Skip to contents

Extracts fundamental course information from a Stanford course XML node into a structured tibble. This function handles the core course attributes that are common to all courses, independent of sections or schedules.

Usage

extract_basic_course_info(course)

Arguments

course

An xml2 node object representing a single course. Expected to contain child nodes for:

  • courseId

  • year

  • subject

  • code

  • title

  • description

  • unitsMin

  • unitsMax

Value

A tibble with one row containing:

  • objectID: Character. Unique course identifier from courseId

  • year: Character. Academic year

  • subject: Character. Subject code (e.g., "CS")

  • code: Character. Course number (e.g., "106A")
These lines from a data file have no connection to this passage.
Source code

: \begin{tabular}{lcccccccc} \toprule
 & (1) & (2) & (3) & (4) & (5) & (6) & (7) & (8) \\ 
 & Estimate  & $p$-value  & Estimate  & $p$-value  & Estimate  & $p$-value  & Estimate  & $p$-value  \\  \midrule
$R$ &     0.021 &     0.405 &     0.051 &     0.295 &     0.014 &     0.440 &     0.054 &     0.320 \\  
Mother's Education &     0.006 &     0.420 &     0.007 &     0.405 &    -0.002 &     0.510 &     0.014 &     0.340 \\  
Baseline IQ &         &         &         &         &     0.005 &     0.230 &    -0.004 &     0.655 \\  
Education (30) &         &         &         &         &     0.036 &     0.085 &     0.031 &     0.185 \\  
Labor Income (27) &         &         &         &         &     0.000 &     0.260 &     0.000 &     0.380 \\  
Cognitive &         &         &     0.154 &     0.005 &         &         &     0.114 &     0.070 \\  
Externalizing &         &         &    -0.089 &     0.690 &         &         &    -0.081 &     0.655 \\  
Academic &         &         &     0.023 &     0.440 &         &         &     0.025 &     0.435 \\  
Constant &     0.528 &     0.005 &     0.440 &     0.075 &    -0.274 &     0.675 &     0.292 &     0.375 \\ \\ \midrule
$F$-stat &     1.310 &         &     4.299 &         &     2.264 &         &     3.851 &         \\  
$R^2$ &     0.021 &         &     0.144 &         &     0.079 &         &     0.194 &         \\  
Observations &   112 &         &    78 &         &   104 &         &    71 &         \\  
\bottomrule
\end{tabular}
  • title: Character. Full course title

  • description: Character. Course description text

  • units_min: Numeric. Minimum units for the course

  • units_max: Numeric. Maximum units for the course

Details

The function extracts the following course attributes using XPath:

  • Course ID (unique identifier)

  • Academic year

  • Subject code

  • Course code (number)

  • Course title

  • Course description

  • Unit range (minimum and maximum)

All text fields are extracted using xml_find_first() to get the first matching node, with unit values converted to numeric format.

Error Handling

The function uses tryCatch to handle potential XML parsing errors. If any required node is missing or cannot be parsed, it throws an error with details about the failure.

See also

Examples

if (FALSE) { # \dontrun{
course_node <- xml2::xml_find_first(xml_doc, "//course")
basic_info <- extract_basic_course_info(course_node)
} # }